S.K.B.Narayan, Convener of INTACH said that even today, 150 years after the Great Famine, Odisha faces regular threats of calamities like droughts, floods and cyclones, and crop failures. He said that the exhibition would be taken to the other INTACH chapters of Bhadrak, Balasore & Baripada too.
Anil Dhir, who has curated the exhibition, said that a suitable memorial of the Great Famine should be set up in memory of the million and a half who had perished. He said that the Famine was not an accident of nature. It was not providence; rather it was a series of mistakes. For many decades after the great famine, it was simply a dark and even humiliating experience which the survivors, and the survivors of the survivors, had little wish to recall, the anguish of a past in which men and women barely survived.
Dhir said that we owe the dead as much respect and honour as we give to any brave action or any other defining moment of our history. The Great Famine was a cataclysm on a scale never witnessed in this nation before. And yet people endured, survived, emigrated and above all remembered. The Na’Anka should have been a wakeup call; several lessons should have been learnt. Every regime of Odisha has been discussing the eradication of poverty and backwardness since 1866. We are still one of the most poverty ridden states, with our marginalised small farmers bearing the brunt of misery.
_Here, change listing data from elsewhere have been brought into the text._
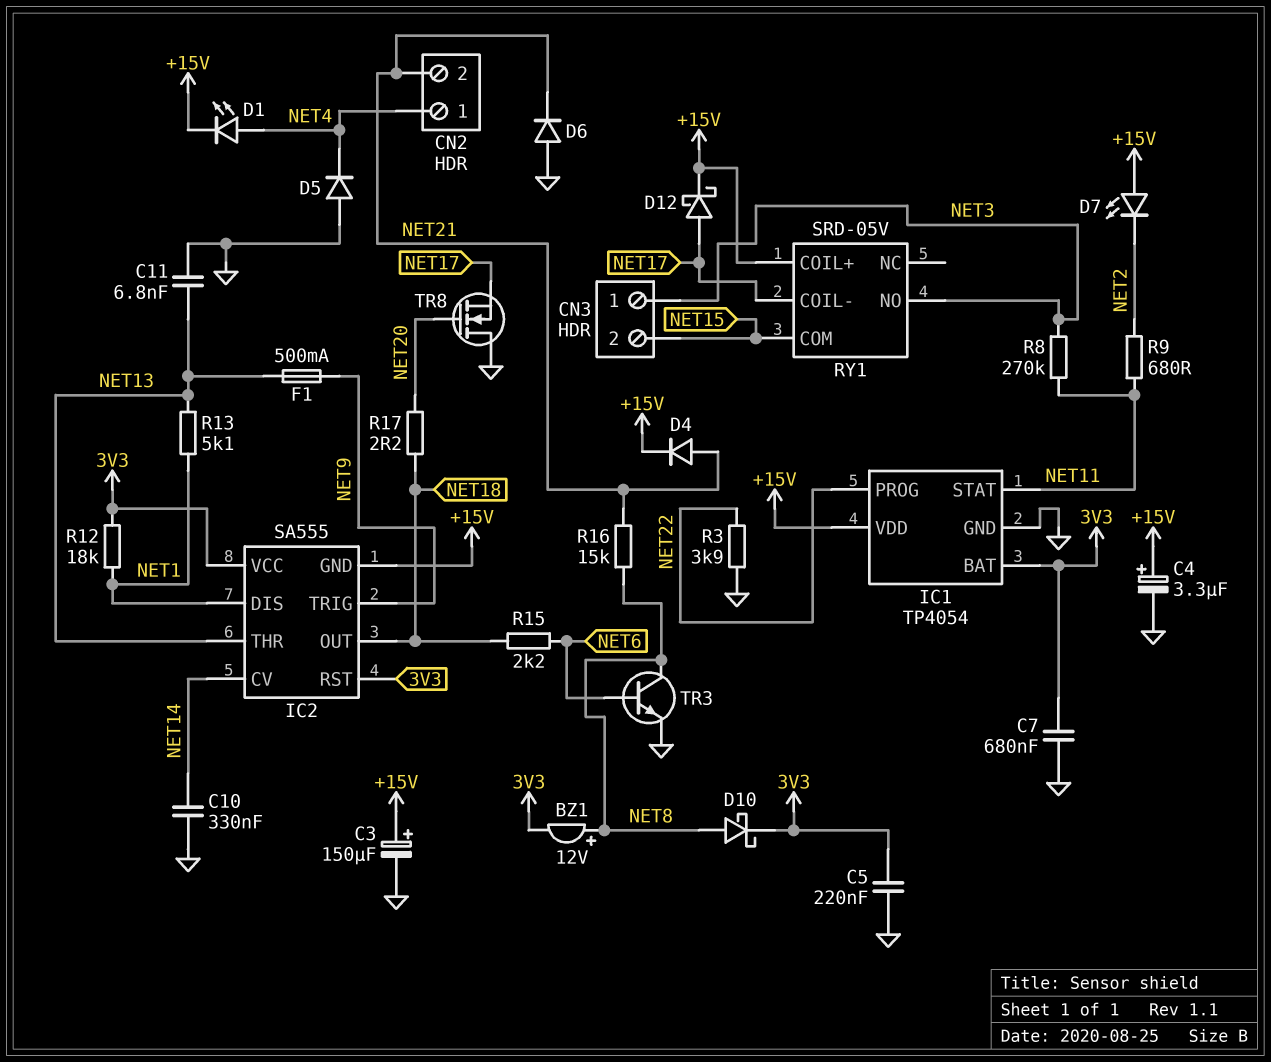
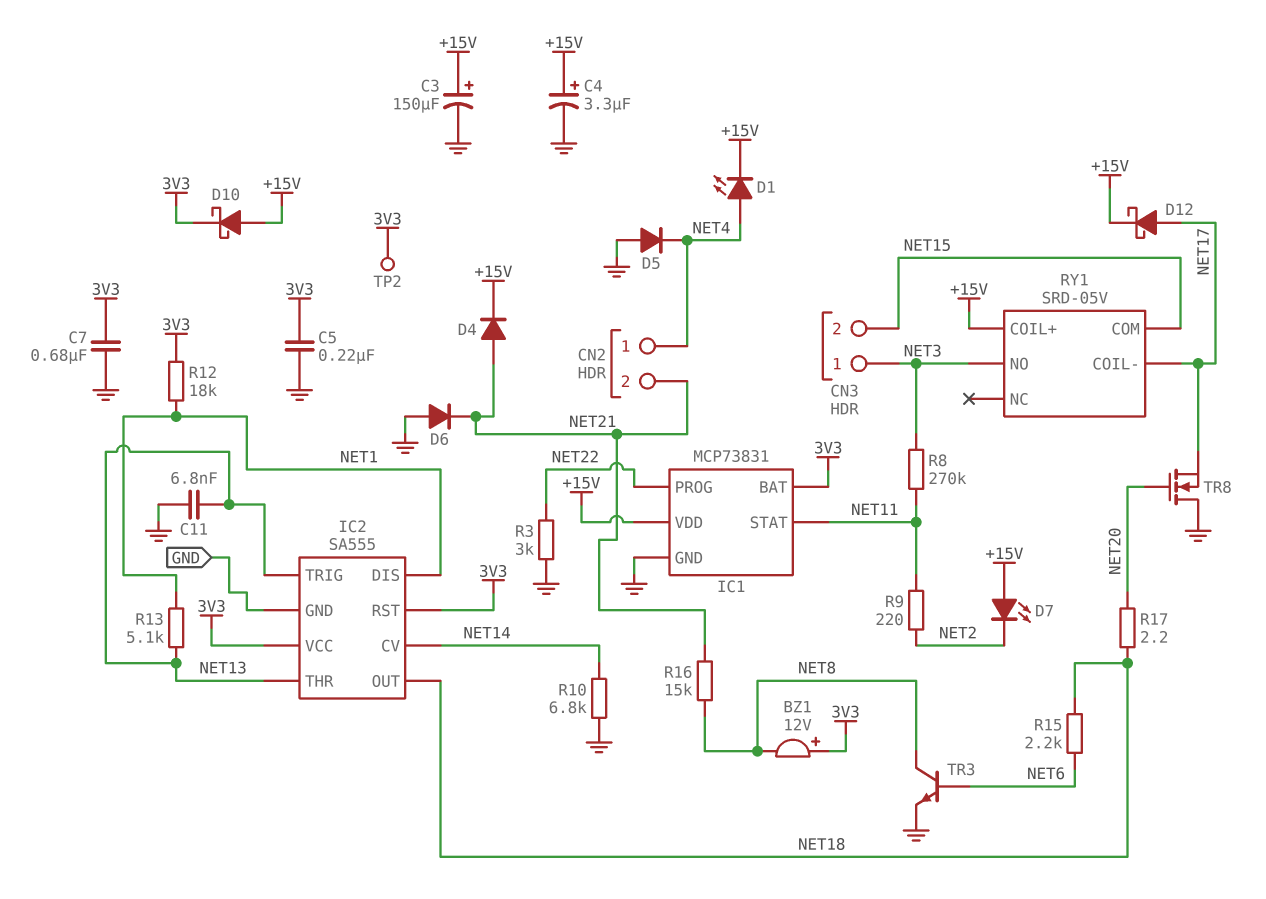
BZ1: buzzer 12V (plus NET8, minus 3V3) -> buzzer 12V (plus 3V3, minus NET8)
C10: 330nF (GND, NET14) -> none
D10: schottky (A NET8, K 3V3) -> schottky (A +15V, K 3V3)
F1: 500mA (NET9, NET13) -> none
IC1: TP4054 -> MCP73831
IC2 pin GND: +15V -> GND
IC2 pin TRIG: NET9 -> NET13
R3: 3.9k (GND, NET22) -> 3k (GND, NET22)
R9: 680 (NET2, NET11) -> 220 (NET2, NET11)
R10: none -> 6.8k (GND, NET14)
TP2: none -> test point (3V3)

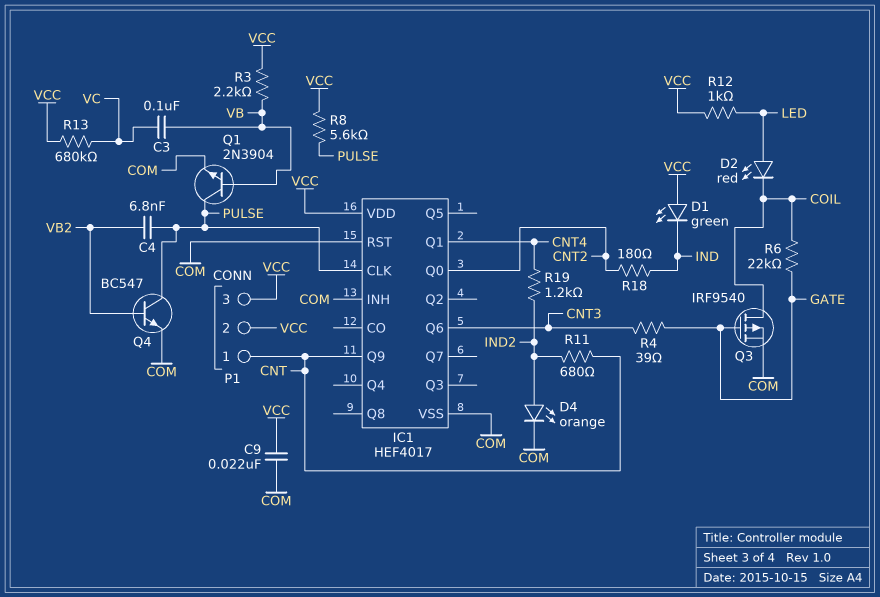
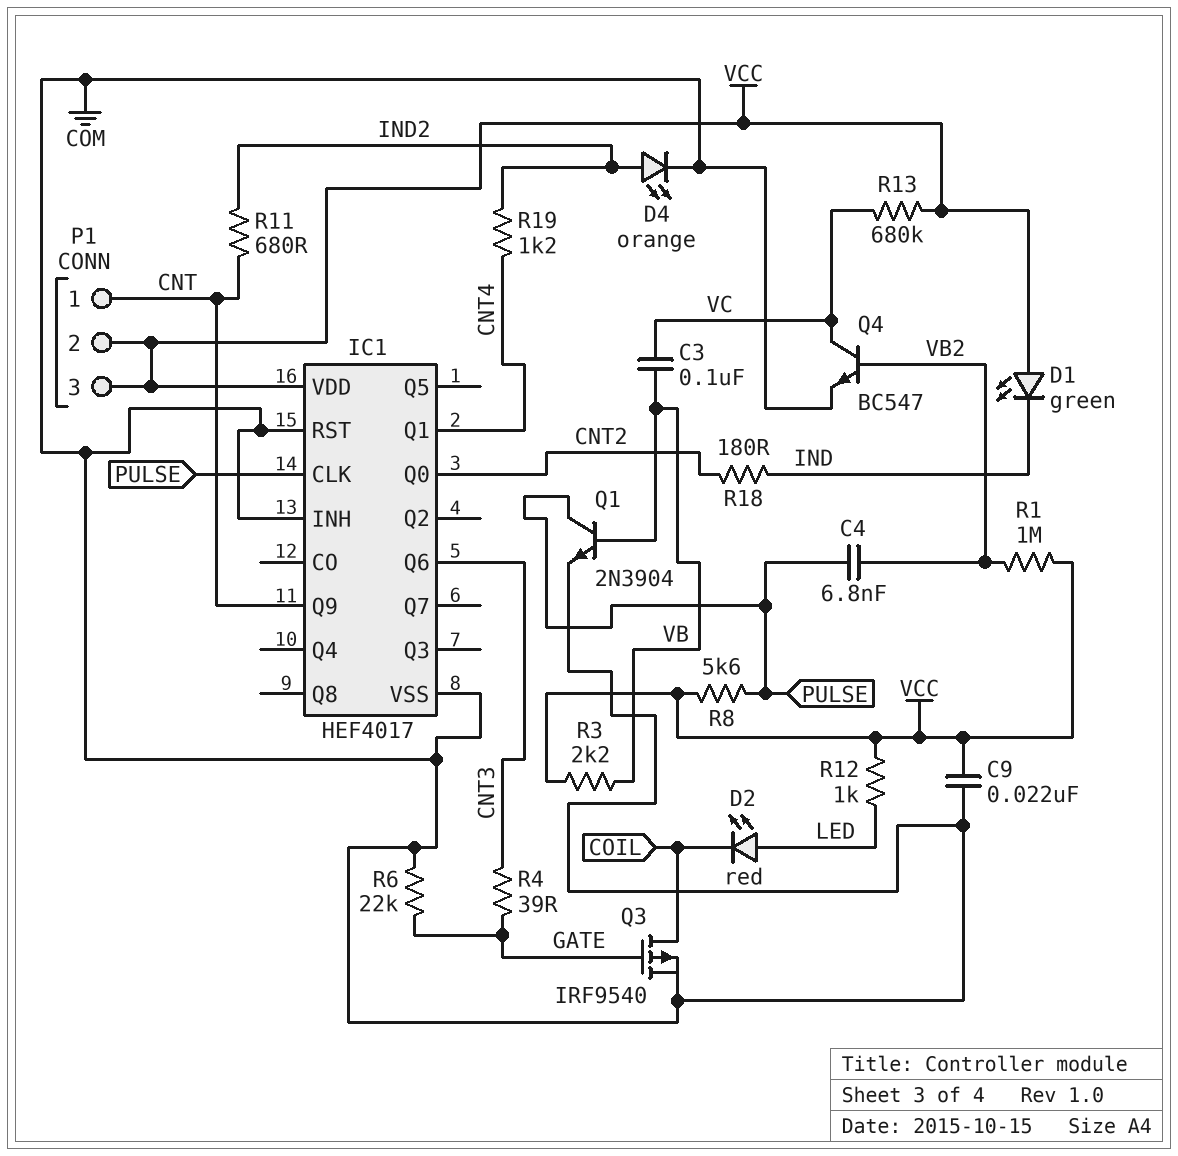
Q4: NPN BC547 (B VB2, C PULSE, E COM) -> NPN BC547 (B VB2, C VC, E COM)
R1: none -> 1M (VB2, VCC)
R6: 22k (COIL, GATE) -> 22k (COM, GATE)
Crop failures still result in suicides, abd there is rampant malnutrition and at times starvation deaths too.
Ramesh Mohapatro, Convener of the Pipili Sanskrutika Parishad said that a suitable memorial will be set up in Pipili in memory of the million who perished in the Famine. He said that even today, the scenario is not much different from the pre-famines years. The growth of population, deforestation, large dams, greenhouse effects, pollution, climate aberration, displacement, water scarcity etc. are some of the triggers that are keeping Odisha poor.
Amiya Bhusan Tripathy, State Convener of INTACH is of the opinion that a correct history of the Famine and the post Famine years should be written . There was not a single narrative of the Great Orissa Famine available. For many years, the Famine was something to which we could not give a name; it was named as the Na’Anka. It was something with which we were not able to engage. It was something that generated a great silence. He said that valuable information can be collected from various sources in India and abroad. The newspaper reports of the period, which are displayed in the exhibition, give a horrific account. The British Parliamentary Debates, the Famine Commission Report and contemporary writings of the time should be studied. The suffering of the victims has found place in the history and folklore of the State, being passed on from generation to generation.
Shashanka Sekhar Das, the Limca Book of Record holder for the largest collection of newspapers in India was felicitated on the occasion. The exhibition will remain open from 10 a.m. to 5 p.m. till the 6th April.